• [WORKING DATA]
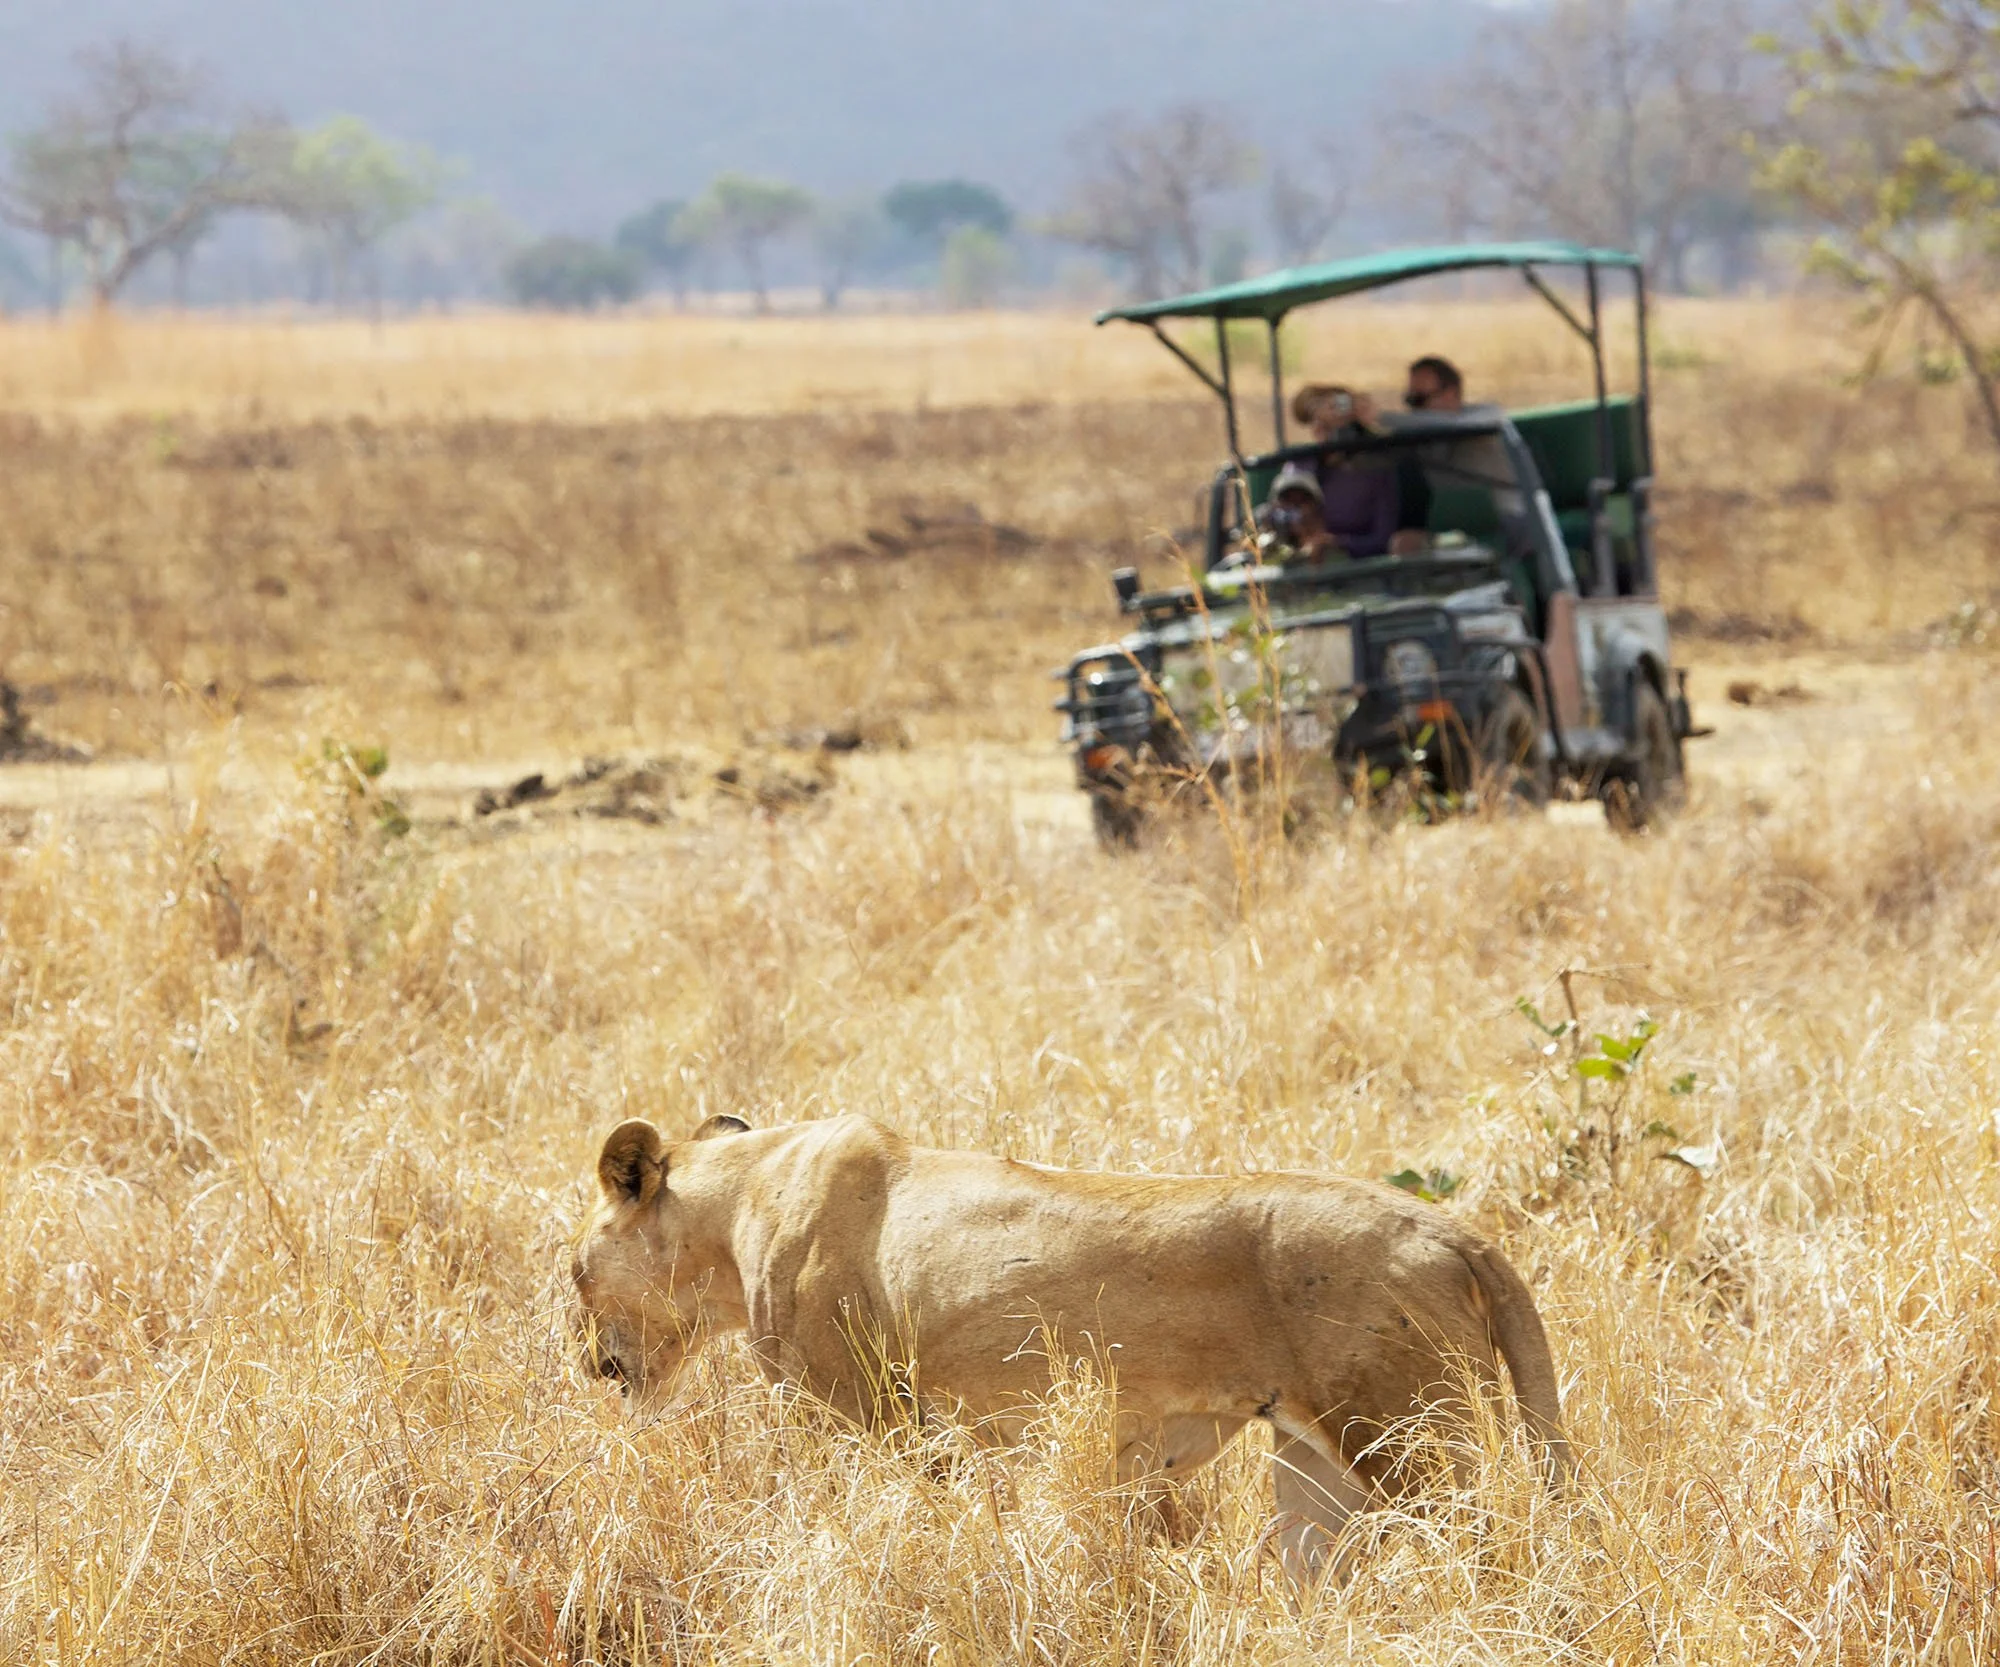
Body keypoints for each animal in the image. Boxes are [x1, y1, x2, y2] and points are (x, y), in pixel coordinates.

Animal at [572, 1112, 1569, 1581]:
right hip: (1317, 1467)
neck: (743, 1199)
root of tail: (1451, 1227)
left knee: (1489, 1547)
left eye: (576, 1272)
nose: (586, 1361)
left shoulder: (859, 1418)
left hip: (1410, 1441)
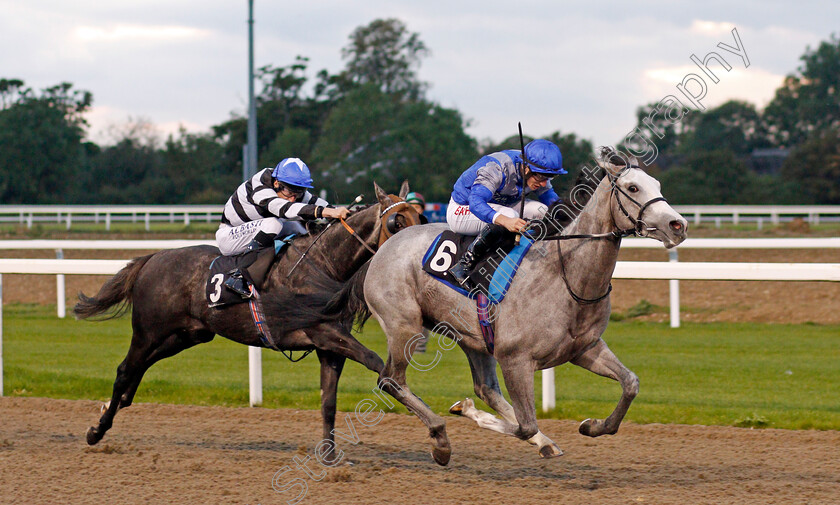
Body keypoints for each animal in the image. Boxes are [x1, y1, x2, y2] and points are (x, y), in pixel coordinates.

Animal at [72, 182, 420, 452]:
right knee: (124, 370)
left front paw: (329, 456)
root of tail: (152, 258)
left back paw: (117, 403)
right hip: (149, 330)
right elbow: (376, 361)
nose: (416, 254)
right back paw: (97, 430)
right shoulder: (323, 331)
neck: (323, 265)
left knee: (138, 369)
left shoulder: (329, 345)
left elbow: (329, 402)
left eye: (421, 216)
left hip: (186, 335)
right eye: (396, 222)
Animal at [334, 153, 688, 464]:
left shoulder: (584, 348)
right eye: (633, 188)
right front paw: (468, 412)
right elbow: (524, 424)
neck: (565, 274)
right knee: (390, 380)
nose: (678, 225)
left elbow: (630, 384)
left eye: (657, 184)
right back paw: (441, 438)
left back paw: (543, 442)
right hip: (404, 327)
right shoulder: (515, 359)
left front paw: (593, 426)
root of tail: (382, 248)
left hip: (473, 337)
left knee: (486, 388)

--

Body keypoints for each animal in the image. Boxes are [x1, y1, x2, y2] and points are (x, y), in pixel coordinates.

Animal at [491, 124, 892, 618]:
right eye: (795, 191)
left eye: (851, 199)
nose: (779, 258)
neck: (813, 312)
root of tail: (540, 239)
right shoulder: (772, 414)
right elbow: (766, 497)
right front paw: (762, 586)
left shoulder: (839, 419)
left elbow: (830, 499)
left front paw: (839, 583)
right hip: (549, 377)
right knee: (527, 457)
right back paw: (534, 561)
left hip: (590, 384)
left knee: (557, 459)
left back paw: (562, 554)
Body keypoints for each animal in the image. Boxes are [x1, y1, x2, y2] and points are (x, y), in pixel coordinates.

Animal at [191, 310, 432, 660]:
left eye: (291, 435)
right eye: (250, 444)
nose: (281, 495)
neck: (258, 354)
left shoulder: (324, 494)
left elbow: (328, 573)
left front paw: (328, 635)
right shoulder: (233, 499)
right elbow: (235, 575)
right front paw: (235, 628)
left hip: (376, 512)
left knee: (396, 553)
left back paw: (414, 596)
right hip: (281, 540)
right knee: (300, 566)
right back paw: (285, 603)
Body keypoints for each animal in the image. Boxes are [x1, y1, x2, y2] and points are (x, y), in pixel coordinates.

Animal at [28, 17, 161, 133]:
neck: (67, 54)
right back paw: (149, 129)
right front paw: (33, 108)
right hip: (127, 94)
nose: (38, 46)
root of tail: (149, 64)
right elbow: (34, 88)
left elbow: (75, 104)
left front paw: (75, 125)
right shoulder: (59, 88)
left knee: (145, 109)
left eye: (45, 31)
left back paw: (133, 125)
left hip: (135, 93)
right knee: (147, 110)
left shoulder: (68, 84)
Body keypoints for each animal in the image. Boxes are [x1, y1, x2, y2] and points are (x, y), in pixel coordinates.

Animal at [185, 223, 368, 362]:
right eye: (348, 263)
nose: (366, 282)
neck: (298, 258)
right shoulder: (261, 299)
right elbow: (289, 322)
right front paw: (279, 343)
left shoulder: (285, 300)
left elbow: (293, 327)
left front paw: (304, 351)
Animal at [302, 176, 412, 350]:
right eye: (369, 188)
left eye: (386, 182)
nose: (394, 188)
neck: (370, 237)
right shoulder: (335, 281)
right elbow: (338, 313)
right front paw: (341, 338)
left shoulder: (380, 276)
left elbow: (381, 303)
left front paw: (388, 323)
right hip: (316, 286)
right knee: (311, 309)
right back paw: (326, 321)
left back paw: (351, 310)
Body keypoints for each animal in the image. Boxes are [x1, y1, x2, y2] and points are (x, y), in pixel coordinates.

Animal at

---

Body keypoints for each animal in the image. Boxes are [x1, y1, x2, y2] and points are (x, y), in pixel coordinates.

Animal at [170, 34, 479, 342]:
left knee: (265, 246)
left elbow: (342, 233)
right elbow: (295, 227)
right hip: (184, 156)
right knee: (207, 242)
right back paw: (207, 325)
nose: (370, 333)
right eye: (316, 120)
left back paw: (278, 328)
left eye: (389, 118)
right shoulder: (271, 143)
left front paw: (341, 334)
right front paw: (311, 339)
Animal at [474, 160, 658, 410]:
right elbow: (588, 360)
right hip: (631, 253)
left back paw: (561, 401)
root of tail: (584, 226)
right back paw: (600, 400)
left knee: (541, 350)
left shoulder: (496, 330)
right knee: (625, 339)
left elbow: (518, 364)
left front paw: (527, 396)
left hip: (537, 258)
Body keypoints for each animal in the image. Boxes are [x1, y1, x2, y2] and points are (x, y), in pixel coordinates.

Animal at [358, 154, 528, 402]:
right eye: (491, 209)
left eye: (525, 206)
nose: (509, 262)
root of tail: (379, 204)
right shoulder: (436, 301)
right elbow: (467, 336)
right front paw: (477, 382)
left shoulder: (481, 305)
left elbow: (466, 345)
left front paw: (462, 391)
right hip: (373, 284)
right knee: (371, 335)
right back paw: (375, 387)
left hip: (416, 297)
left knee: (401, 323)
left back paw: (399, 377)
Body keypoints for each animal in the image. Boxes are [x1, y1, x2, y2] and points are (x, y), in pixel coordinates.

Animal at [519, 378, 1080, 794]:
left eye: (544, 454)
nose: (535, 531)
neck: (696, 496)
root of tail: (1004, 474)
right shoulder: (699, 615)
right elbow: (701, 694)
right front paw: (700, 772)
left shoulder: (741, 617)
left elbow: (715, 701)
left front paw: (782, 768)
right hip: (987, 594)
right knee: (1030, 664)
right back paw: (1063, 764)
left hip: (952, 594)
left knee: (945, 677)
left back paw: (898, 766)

• [REQUIREMENT] Take the entries above and return only the lines from the one with "left hip: (186, 335)" to the one with "root of tail: (382, 248)", both included, unchanged.

• [TASK ANSWER]
left hip: (186, 335)
right eye: (396, 222)
Animal at [334, 153, 688, 464]:
left shoulder: (584, 348)
right eye: (633, 188)
right front paw: (468, 412)
right elbow: (524, 424)
neck: (565, 274)
right knee: (390, 380)
nose: (678, 225)
left elbow: (630, 384)
left eye: (657, 184)
right back paw: (441, 438)
left back paw: (543, 442)
right hip: (404, 327)
right shoulder: (515, 359)
left front paw: (593, 426)
root of tail: (382, 248)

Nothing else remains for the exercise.